### [Consigne]
Réécris le passage sur la réforme de la justice de « Naturellement, les justiciables » jusqu'à « principale réforme d’actualité. » inclus, en mettant « citoyens » à la place de « justiciables ».

### [Passage cité]
Naturellement, les justiciables attendent des juges… une réponse juste. On ne leur demande pas surtout d’appliquer le droit technique, mais d’apporter une réponse juste, équitable. Or le juge est là pour appliquer les lois. Le principe de la séparation des pouvoirs le cantonne dans un rôle « dérivé ». C’est aussi ce principe de séparation des pouvoirs qui sert d’assise théorique à la principale réforme d’actualité.

II. Les projets de loi

La réforme de la justice, annoncée en 1999, comporte deux projets distincts. Un projet de loi constitutionnel : l’article 65 de la Constitution serait modifié par le Congrès. Ce projet affirme l’indépendance et la responsabilité des magistrats. Cette indépendance est vue essentiellement à travers la promotion des magistrats et concerne le fonctionnement de l’organe qui régit cet promotion : le Conseil supérieur de la magistrature (CSM). L’autre projet concerne la présomption d’innocence et le respect des droits fondamentaux. Mais ces réformes ne concernent pas tous les magistrats. Elles ne concernent pas les magistrats de l’ordre administratif qui s’occupent des litiges de l’administration, des personnes publiques entre elles ou entre administrations et administrés, l’ordre judiciaire traitant des litiges entre les personnes privées. Le projet sur la présomption d’innocence et les principes fondamentaux de la procédure ne concerne qu’une partie du contentieux judiciaire, c’est-à-dire la procédure pénale. Les procédures civile, commerciale, en conseil des prud’hommes ne sont pas concernées.

### [Extrait des données]
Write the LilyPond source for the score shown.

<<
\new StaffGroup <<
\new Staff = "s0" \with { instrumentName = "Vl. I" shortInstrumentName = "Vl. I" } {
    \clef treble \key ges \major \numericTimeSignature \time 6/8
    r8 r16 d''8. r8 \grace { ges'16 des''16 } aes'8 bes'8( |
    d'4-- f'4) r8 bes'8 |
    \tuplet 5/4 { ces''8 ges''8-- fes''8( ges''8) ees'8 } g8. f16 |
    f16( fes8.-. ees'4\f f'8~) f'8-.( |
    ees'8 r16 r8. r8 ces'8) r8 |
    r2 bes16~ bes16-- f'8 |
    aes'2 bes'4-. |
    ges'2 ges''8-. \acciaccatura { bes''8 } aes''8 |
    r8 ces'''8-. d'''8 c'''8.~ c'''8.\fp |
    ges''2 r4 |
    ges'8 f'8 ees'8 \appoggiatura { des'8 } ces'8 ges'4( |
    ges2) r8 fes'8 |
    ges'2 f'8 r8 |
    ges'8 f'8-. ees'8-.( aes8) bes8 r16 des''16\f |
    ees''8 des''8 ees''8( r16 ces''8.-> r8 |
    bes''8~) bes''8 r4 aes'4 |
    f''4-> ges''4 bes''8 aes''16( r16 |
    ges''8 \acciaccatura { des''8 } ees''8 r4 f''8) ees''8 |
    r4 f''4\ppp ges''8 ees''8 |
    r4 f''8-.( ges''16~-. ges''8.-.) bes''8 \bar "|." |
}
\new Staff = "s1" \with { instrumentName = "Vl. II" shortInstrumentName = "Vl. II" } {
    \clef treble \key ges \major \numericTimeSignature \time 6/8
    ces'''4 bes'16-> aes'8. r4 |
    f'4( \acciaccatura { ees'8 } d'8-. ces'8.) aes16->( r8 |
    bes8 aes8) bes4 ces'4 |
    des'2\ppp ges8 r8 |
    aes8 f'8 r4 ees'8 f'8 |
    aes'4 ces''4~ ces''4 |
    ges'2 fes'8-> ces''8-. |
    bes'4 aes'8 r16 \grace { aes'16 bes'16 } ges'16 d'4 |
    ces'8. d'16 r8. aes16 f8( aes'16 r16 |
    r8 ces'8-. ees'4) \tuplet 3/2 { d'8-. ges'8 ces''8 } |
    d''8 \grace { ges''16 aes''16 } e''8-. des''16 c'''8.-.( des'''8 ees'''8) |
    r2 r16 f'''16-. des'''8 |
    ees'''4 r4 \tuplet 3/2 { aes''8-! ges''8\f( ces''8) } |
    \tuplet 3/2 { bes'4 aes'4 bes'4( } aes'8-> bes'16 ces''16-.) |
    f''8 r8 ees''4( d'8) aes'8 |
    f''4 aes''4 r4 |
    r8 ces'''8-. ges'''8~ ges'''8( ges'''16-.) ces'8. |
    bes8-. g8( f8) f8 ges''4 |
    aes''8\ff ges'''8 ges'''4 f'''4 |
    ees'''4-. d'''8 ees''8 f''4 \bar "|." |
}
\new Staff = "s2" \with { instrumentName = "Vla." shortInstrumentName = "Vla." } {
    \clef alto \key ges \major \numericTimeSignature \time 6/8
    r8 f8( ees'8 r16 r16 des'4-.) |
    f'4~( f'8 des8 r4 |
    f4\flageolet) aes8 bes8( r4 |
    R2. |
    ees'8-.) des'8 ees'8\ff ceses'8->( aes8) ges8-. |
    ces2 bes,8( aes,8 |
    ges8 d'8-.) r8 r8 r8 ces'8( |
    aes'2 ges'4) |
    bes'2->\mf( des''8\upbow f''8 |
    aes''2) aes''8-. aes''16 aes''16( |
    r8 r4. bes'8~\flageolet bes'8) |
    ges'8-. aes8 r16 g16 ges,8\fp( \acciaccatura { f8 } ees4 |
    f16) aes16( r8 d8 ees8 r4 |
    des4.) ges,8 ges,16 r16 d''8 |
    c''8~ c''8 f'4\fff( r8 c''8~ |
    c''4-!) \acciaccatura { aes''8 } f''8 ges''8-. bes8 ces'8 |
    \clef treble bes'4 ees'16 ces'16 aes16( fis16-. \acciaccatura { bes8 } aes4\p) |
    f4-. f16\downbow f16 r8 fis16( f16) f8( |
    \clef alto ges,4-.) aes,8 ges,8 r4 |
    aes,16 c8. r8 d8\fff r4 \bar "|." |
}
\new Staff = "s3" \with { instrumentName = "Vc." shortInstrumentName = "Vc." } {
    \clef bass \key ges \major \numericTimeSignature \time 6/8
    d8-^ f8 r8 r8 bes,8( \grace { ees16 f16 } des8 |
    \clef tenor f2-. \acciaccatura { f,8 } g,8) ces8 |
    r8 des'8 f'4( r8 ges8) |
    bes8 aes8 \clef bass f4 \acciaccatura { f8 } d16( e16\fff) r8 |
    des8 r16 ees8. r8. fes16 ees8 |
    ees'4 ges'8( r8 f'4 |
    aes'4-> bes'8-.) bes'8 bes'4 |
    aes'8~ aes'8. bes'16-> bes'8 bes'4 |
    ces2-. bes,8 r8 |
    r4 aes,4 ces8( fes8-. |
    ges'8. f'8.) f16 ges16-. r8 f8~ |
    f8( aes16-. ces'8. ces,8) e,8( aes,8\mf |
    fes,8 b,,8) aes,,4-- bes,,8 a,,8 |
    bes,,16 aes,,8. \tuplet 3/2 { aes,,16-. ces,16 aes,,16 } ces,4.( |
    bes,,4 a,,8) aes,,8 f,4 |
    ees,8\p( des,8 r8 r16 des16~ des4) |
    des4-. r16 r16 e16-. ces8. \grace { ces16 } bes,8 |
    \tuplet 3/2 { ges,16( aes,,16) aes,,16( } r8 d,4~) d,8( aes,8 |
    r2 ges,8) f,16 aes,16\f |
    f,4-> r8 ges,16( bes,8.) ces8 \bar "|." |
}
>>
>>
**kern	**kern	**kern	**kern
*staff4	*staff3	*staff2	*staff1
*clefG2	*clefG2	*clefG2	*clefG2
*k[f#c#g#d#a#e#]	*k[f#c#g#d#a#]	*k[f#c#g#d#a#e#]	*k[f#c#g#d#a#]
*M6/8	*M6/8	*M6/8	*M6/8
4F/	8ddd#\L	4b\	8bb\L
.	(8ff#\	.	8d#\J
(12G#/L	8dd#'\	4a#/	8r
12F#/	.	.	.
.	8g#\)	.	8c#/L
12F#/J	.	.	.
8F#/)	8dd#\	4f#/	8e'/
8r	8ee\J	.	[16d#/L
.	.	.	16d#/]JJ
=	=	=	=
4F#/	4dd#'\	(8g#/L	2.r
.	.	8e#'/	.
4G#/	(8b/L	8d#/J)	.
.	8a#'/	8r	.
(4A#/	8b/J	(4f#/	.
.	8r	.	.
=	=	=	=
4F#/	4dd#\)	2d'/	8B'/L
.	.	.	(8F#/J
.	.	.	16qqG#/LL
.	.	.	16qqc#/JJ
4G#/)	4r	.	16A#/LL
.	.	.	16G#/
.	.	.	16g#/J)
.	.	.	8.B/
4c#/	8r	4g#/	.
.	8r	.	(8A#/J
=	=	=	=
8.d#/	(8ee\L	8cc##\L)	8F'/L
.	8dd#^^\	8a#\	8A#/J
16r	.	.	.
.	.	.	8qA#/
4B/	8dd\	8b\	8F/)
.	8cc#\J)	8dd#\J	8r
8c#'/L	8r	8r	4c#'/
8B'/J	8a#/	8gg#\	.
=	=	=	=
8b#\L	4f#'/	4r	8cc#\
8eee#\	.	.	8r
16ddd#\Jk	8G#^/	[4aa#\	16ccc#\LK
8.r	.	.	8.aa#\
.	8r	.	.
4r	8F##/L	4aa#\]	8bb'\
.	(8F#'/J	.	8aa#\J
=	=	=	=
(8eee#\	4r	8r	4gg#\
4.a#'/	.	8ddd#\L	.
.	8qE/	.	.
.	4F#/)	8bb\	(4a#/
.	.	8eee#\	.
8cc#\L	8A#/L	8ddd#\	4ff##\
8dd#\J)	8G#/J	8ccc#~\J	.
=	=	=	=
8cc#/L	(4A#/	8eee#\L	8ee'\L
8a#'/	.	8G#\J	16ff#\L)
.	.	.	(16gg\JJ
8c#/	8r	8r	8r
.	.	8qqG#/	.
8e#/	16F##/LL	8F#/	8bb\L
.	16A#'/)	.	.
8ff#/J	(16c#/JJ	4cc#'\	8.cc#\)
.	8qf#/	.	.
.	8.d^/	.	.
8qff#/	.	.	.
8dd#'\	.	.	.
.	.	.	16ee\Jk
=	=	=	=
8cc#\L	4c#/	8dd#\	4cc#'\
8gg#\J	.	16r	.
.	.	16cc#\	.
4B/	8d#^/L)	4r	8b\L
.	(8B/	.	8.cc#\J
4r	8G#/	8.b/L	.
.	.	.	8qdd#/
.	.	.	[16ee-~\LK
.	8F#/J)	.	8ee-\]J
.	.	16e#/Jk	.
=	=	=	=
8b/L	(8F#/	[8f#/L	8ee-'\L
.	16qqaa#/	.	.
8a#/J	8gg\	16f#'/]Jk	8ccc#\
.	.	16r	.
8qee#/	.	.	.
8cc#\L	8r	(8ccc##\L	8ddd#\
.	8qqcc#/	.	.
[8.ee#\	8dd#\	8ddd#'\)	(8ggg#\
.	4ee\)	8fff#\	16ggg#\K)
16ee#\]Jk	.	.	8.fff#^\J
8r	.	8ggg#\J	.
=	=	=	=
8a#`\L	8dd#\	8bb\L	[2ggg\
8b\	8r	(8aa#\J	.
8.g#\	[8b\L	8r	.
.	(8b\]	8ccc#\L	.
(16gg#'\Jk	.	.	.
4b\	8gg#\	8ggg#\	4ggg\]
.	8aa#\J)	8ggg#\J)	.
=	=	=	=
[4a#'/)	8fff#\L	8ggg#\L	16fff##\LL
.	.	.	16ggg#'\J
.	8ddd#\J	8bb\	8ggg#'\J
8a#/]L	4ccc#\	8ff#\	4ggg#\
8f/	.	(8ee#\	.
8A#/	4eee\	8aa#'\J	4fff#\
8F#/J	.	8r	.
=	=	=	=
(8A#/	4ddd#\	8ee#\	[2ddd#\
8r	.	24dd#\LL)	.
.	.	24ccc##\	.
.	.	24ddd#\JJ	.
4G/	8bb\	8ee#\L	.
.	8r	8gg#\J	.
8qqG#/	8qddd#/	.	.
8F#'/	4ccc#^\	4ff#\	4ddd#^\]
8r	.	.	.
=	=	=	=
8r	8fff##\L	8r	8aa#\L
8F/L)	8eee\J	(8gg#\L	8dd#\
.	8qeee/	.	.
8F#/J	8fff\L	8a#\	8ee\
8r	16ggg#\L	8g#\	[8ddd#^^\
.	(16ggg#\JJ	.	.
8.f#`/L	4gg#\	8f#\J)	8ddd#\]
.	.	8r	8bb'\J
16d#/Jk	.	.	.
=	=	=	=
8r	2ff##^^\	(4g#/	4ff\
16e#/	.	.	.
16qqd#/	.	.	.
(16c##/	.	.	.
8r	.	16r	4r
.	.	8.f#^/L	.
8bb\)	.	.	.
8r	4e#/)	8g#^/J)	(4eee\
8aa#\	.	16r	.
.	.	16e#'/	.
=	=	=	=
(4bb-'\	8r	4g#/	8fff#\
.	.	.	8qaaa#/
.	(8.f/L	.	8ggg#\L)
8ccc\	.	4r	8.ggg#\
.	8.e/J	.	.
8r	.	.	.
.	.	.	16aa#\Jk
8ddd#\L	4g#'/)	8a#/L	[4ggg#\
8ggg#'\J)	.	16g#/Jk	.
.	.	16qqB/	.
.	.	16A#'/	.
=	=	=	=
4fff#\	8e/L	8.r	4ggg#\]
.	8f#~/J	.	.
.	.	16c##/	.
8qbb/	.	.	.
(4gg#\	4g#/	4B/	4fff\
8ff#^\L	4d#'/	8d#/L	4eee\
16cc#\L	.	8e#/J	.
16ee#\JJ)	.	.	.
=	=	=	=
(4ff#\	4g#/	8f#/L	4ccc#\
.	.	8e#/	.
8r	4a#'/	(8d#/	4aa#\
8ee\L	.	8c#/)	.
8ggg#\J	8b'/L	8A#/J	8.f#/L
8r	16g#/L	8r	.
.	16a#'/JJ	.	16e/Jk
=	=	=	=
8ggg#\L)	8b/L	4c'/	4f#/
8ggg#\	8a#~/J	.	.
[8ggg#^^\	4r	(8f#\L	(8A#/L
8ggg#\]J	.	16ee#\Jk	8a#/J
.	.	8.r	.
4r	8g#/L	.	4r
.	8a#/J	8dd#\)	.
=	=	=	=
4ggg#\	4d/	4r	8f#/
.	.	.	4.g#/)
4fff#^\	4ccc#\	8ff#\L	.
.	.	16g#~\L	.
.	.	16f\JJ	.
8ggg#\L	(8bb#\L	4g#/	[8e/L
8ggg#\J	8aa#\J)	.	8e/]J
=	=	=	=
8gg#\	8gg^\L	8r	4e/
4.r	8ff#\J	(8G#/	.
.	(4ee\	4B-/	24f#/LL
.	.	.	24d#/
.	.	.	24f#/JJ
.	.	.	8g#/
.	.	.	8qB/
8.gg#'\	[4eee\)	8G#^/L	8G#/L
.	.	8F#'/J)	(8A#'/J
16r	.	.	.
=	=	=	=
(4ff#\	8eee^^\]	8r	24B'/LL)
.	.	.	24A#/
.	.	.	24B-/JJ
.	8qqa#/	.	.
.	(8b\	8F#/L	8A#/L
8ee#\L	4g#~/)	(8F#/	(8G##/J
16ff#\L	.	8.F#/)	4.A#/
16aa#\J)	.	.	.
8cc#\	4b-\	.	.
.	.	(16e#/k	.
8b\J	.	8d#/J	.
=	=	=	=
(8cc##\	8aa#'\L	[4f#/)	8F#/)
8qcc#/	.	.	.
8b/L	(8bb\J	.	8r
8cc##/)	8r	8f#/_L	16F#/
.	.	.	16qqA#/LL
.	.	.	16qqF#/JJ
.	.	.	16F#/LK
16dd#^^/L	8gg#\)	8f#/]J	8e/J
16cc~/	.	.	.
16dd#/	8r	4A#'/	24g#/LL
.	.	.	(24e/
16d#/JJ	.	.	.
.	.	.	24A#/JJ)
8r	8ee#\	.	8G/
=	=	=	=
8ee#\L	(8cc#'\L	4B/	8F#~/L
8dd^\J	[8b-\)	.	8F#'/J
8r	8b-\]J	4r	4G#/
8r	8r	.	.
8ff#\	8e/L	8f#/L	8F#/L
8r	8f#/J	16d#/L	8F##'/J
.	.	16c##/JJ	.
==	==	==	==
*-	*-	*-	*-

### [Réponse]
Naturellement, les citoyens attendent des juges… une réponse juste. On ne leur demande pas surtout d’appliquer le droit technique, mais d’apporter une réponse juste, équitable. Or le juge est là pour appliquer les lois. Le principe de la séparation des pouvoirs le cantonne dans un rôle « dérivé ». C’est aussi ce principe de séparation des pouvoirs qui sert d’assise théorique à la principale réforme d’actualité.